[What you are asked to do]
Please copy out the entries until you have copied the line that contains "Подготовка подробных рекомендаций.", beginning with the first line.

[Extracted information]

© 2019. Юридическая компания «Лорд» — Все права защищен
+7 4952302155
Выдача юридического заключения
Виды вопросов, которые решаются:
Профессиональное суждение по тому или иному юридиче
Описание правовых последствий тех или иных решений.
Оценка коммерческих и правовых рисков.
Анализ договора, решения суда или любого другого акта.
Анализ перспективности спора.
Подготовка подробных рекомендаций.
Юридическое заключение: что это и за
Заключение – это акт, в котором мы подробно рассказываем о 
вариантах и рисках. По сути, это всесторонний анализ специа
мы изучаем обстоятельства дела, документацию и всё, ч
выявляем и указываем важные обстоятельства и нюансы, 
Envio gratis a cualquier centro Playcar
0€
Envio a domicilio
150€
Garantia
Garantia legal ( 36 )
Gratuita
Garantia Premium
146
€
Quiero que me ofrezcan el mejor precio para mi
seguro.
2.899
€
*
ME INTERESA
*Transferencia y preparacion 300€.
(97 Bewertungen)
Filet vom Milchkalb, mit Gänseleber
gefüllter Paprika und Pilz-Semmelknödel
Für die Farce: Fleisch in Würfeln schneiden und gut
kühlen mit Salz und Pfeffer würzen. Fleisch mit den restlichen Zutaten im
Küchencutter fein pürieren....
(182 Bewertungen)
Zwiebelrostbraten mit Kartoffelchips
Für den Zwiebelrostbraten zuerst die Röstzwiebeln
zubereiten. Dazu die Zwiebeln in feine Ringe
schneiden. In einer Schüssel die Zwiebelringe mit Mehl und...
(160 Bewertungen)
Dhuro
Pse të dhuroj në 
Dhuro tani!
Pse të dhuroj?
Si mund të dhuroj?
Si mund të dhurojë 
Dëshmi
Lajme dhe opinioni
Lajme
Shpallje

[Expected output]
© 2019. Юридическая компания «Лорд» — Все права защищен
+7 4952302155
Выдача юридического заключения
Виды вопросов, которые решаются:
Профессиональное суждение по тому или иному юридиче
Описание правовых последствий тех или иных решений.
Оценка коммерческих и правовых рисков.
Анализ договора, решения суда или любого другого акта.
Анализ перспективности спора.
Подготовка подробных рекомендаций.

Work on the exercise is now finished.